▶ [Task prompt]
Retype all data exactly as given. Pictures should not be retyped.
Information provided Start Marker
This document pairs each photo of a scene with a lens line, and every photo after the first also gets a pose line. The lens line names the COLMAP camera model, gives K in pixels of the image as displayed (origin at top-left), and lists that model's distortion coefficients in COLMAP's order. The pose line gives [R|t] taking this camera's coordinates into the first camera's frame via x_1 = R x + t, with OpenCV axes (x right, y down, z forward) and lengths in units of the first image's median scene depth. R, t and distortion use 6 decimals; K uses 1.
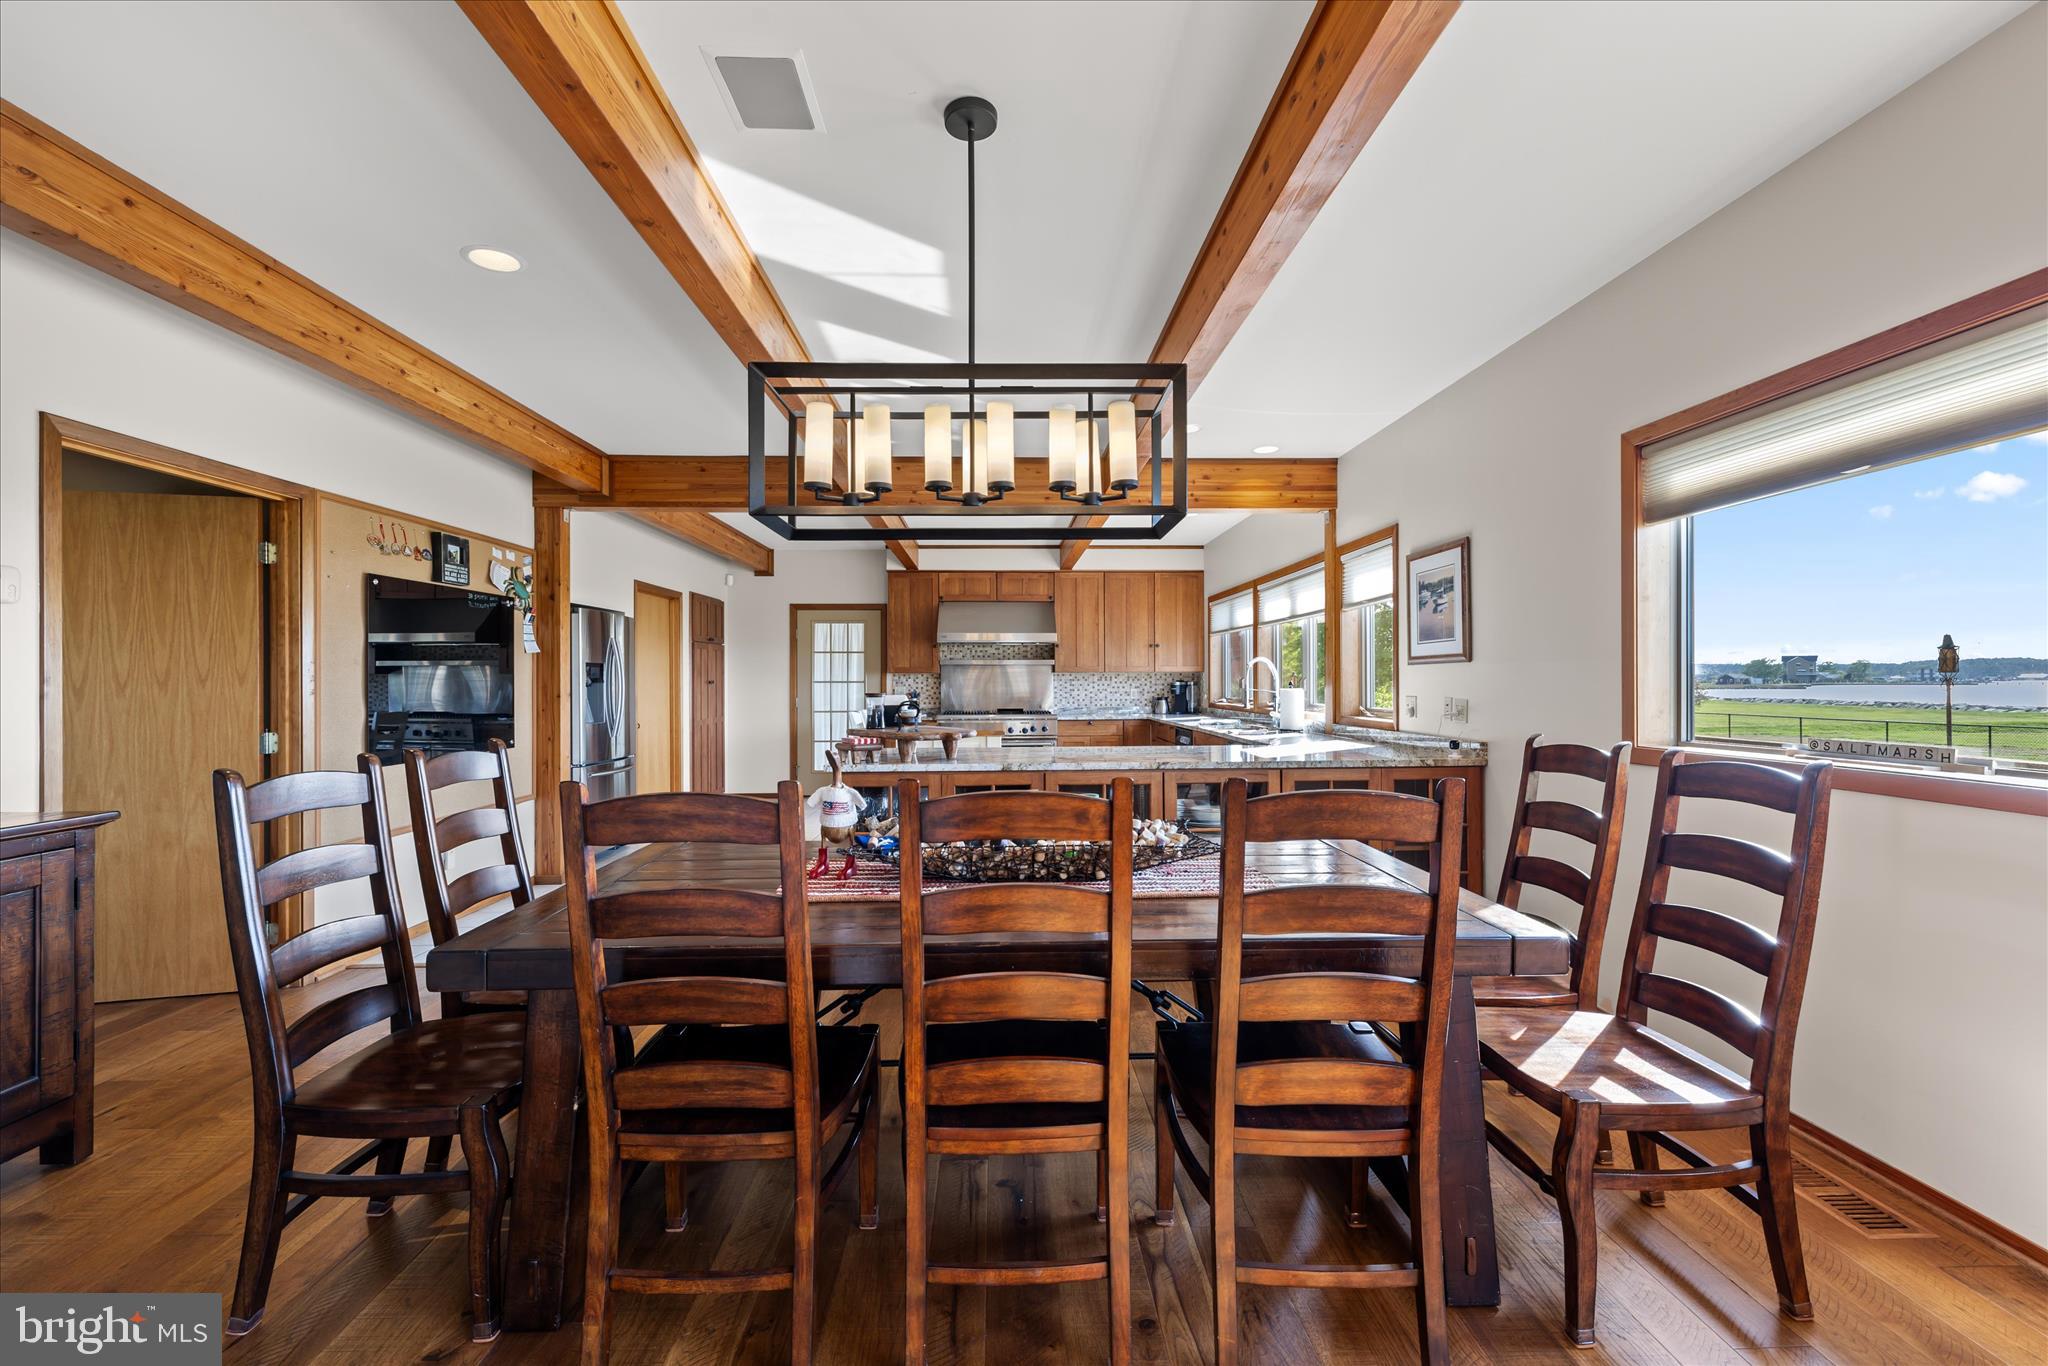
lens RADIAL K [[861.9, 0, 1013.2], [0, 861.9, 682.5], [0, 0, 1]] dist [-0.004042, 0.000545]
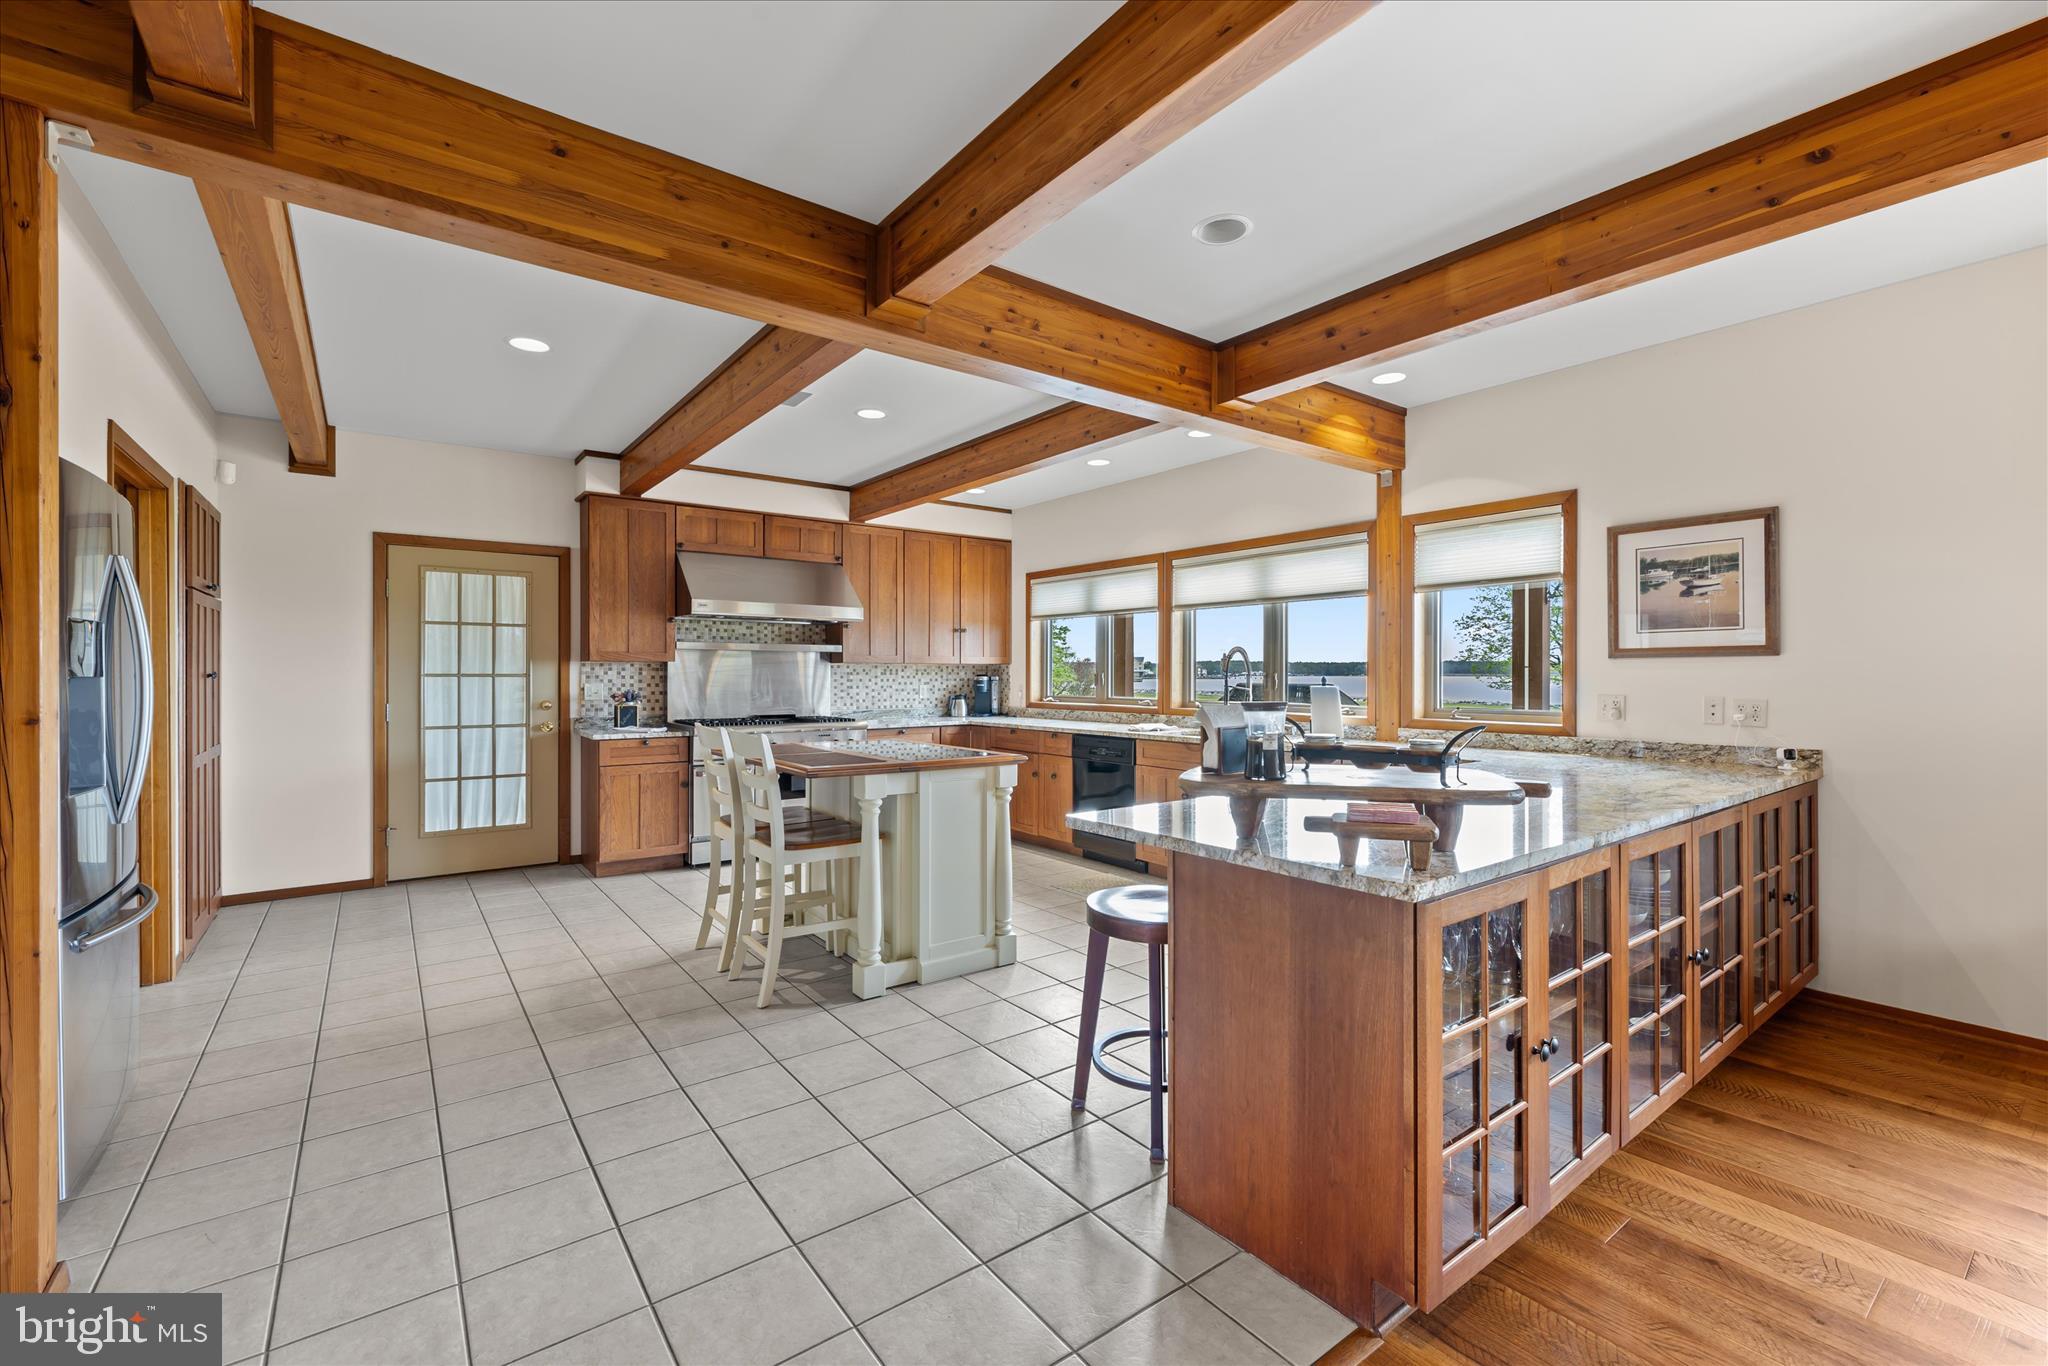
lens RADIAL K [[861.9, 0, 1019.5], [0, 861.9, 676.9], [0, 0, 1]] dist [-0.004042, 0.000545]
pose [[0.814653, 0.001286, 0.579947, -0.249122], [-0.002401, 0.999996, 0.001156, -0.001007], [-0.579943, -0.002335, 0.814654, 0.326649]]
Information provided End Marker
▶ [Response to this exercise]
This document pairs each photo of a scene with a lens line, and every photo after the first also gets a pose line. The lens line names the COLMAP camera model, gives K in pixels of the image as displayed (origin at top-left), and lists that model's distortion coefficients in COLMAP's order. The pose line gives [R|t] taking this camera's coordinates into the first camera's frame via x_1 = R x + t, with OpenCV axes (x right, y down, z forward) and lengths in units of the first image's median scene depth. R, t and distortion use 6 decimals; K uses 1.
lens RADIAL K [[861.9, 0, 1013.2], [0, 861.9, 682.5], [0, 0, 1]] dist [-0.004042, 0.000545]
lens RADIAL K [[861.9, 0, 1019.5], [0, 861.9, 676.9], [0, 0, 1]] dist [-0.004042, 0.000545]
pose [[0.814653, 0.001286, 0.579947, -0.249122], [-0.002401, 0.999996, 0.001156, -0.001007], [-0.579943, -0.002335, 0.814654, 0.326649]]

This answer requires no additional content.